Racism accusations are delivered by white people speaking on behalf of black people and black people speaking on behalf of white people for an agenda that is not about race, but about power and wealth. These accusations have become increasingly ludicrous as they have become disconnected from actual racism and even from race.
On MSNBC, Lawrence O’Donnell insisted that “golfer” is a racial stereotype and Chris Matthews dubbed “Chicago” a racial codeword. Besides the obvious display of hackery, the search for codewords is a sign of how abstract racism has become. Racism is no longer a slur or a stereotype of a black man, but any criticism directed at a Democrat who happens to be black.
The decline of racism and the unholy union of race and government have turned it into a wholly abstract thing that means nothing at all. The language of racism no longer has a coherent grammar. Racial accusations are everywhere, but they no longer mean anything because they have lost even their most tenuous connections to race. The national grammar of race has shifted and while liberals talk incessantly about race, they have nothing to actually say about it.
Racism was never really about race, it was about power. It was about power when slave votes and slave labor were being used to shift the balance of power. And it is about power when black votes and accusations of racism are used to shift the balance of power. And in one of history’s great ironies, the same Party was responsible for both sets of actions. The ideology, whether that of the permanent racial inferiority of black people of yesterday’s Democratic Party or the permanent social inferiority of black people in today’s Democratic Party, was and is just the clothing that the naked emperor wears on his power trips.

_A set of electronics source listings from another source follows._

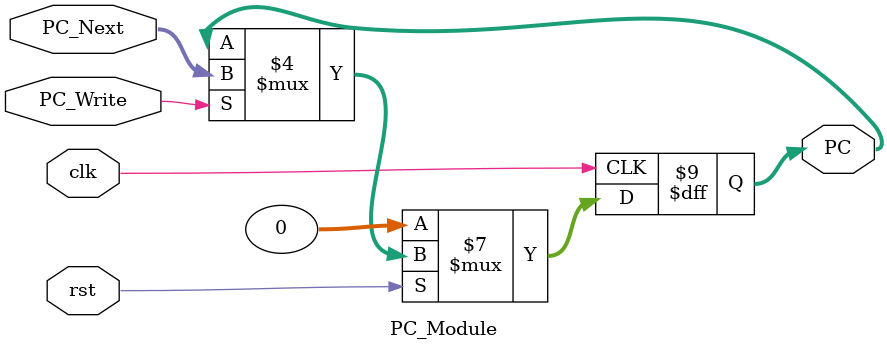
<source format=v>
module PC_Module(
    input clk,rst,PC_Write,
    input [31:0]PC_Next,
    output reg [31:0]PC
    );
    always @(posedge clk)
    begin
        if(~rst)
            PC <= {32{1'b0}};
        else if(PC_Write)
            PC <= PC_Next;
    end
    
    initial PC = 32'b0;
endmodule

</source>
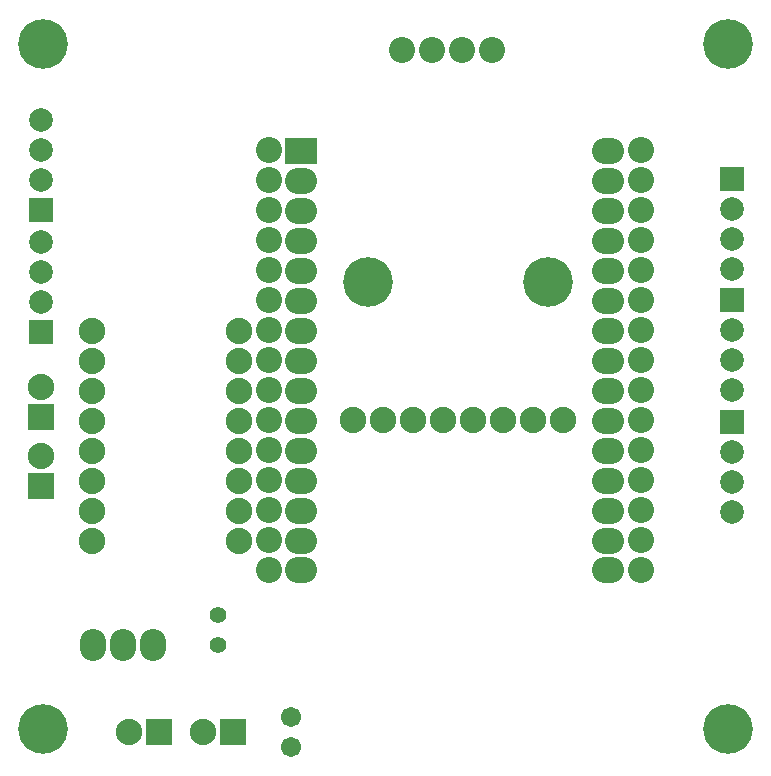
<source format=gts>
G04*
G04 #@! TF.GenerationSoftware,Altium Limited,Altium Designer,18.1.1 (9)*
G04*
G04 Layer_Color=8388736*
%FSLAX44Y44*%
%MOMM*%
G71*
G01*
G75*
%ADD17C,2.2352*%
%ADD18C,1.4032*%
%ADD19C,2.2032*%
%ADD20O,2.7032X2.2032*%
%ADD21R,2.7032X2.2032*%
%ADD22O,2.2032X2.7032*%
%ADD23C,1.7032*%
%ADD24C,2.0032*%
%ADD25R,2.0032X2.0032*%
%ADD26R,2.2352X2.2352*%
%ADD27R,2.2352X2.2352*%
%ADD28C,4.2032*%
D17*
X297180Y295910D02*
D03*
X322580D02*
D03*
X347980D02*
D03*
X373380D02*
D03*
X398780D02*
D03*
X424180D02*
D03*
X449580D02*
D03*
X474980D02*
D03*
X76200Y372050D02*
D03*
Y346650D02*
D03*
Y321250D02*
D03*
Y295850D02*
D03*
Y270450D02*
D03*
Y245050D02*
D03*
Y219650D02*
D03*
Y194250D02*
D03*
X200660D02*
D03*
Y219650D02*
D03*
Y245050D02*
D03*
Y270450D02*
D03*
Y295850D02*
D03*
Y321250D02*
D03*
Y346650D02*
D03*
Y372050D02*
D03*
X33020Y265430D02*
D03*
Y323850D02*
D03*
X107950Y32460D02*
D03*
X170180D02*
D03*
D18*
X182880Y130810D02*
D03*
Y105410D02*
D03*
D19*
X226060Y524510D02*
D03*
Y499110D02*
D03*
Y473710D02*
D03*
Y448310D02*
D03*
Y422910D02*
D03*
Y397510D02*
D03*
Y372110D02*
D03*
Y346710D02*
D03*
Y321310D02*
D03*
Y295910D02*
D03*
Y270510D02*
D03*
Y245110D02*
D03*
Y219710D02*
D03*
Y194310D02*
D03*
Y168910D02*
D03*
X541020Y524510D02*
D03*
Y499110D02*
D03*
Y473710D02*
D03*
Y448310D02*
D03*
Y422910D02*
D03*
Y397510D02*
D03*
Y372110D02*
D03*
Y346710D02*
D03*
Y321310D02*
D03*
Y295910D02*
D03*
Y270510D02*
D03*
Y245110D02*
D03*
Y219710D02*
D03*
Y194310D02*
D03*
Y168910D02*
D03*
X339090Y609600D02*
D03*
X364490D02*
D03*
X389890D02*
D03*
X415290D02*
D03*
D20*
X513080Y168910D02*
D03*
Y194250D02*
D03*
Y219590D02*
D03*
Y244930D02*
D03*
Y270270D02*
D03*
Y295610D02*
D03*
Y320950D02*
D03*
Y346290D02*
D03*
Y371630D02*
D03*
Y396970D02*
D03*
Y422310D02*
D03*
Y447650D02*
D03*
Y472990D02*
D03*
Y498330D02*
D03*
Y523670D02*
D03*
X253080Y168910D02*
D03*
Y194250D02*
D03*
Y219590D02*
D03*
Y244930D02*
D03*
Y270270D02*
D03*
Y295610D02*
D03*
Y320950D02*
D03*
Y346290D02*
D03*
Y371630D02*
D03*
Y396970D02*
D03*
Y422310D02*
D03*
Y447650D02*
D03*
Y472990D02*
D03*
Y498330D02*
D03*
D21*
Y523670D02*
D03*
D22*
X128270Y105410D02*
D03*
X102870D02*
D03*
X77470D02*
D03*
D23*
X245110Y44450D02*
D03*
Y19050D02*
D03*
D24*
X618490Y424180D02*
D03*
Y474980D02*
D03*
Y449580D02*
D03*
Y321310D02*
D03*
Y372110D02*
D03*
Y346710D02*
D03*
Y218440D02*
D03*
Y269240D02*
D03*
Y243840D02*
D03*
X33020Y447040D02*
D03*
Y396240D02*
D03*
Y421640D02*
D03*
Y549910D02*
D03*
Y499110D02*
D03*
Y524510D02*
D03*
D25*
X618490Y500380D02*
D03*
Y397510D02*
D03*
Y294640D02*
D03*
X33020Y370840D02*
D03*
Y473710D02*
D03*
D26*
Y240030D02*
D03*
Y298450D02*
D03*
D27*
X133350Y32460D02*
D03*
X195580D02*
D03*
D28*
X35000Y35000D02*
D03*
Y615000D02*
D03*
X615000Y35000D02*
D03*
X462280Y412750D02*
D03*
X309880D02*
D03*
X615000Y615000D02*
D03*
M02*

</source>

Racism still endures in the nooks and crannies of the country, but it isn’t the kind of racism that’s talked about in the news. It’s the unextraordinary and unexceptional bigotry of small petty men, of any color and creed, who practice their small mean-spirited acts outside the law. This is not the political racism that we talk about as a national phenomenon. That political racism is not about a man being beaten outside a bar, it’s about the power of the bar’s lawyers to wield unlimited authority in the name of a problem that can never go away, no matter how abstract it becomes, because they have turned it into the source of their power.
Real racism is slowly dying out, but political racism can never go away. Instead it is rediscovered in ordinary words, in “Golfer” and in “Chicago.” The more it declines, the more it emerges everywhere in dogwhistles and hidden codes that become more and more abstract until no one can find it anymore.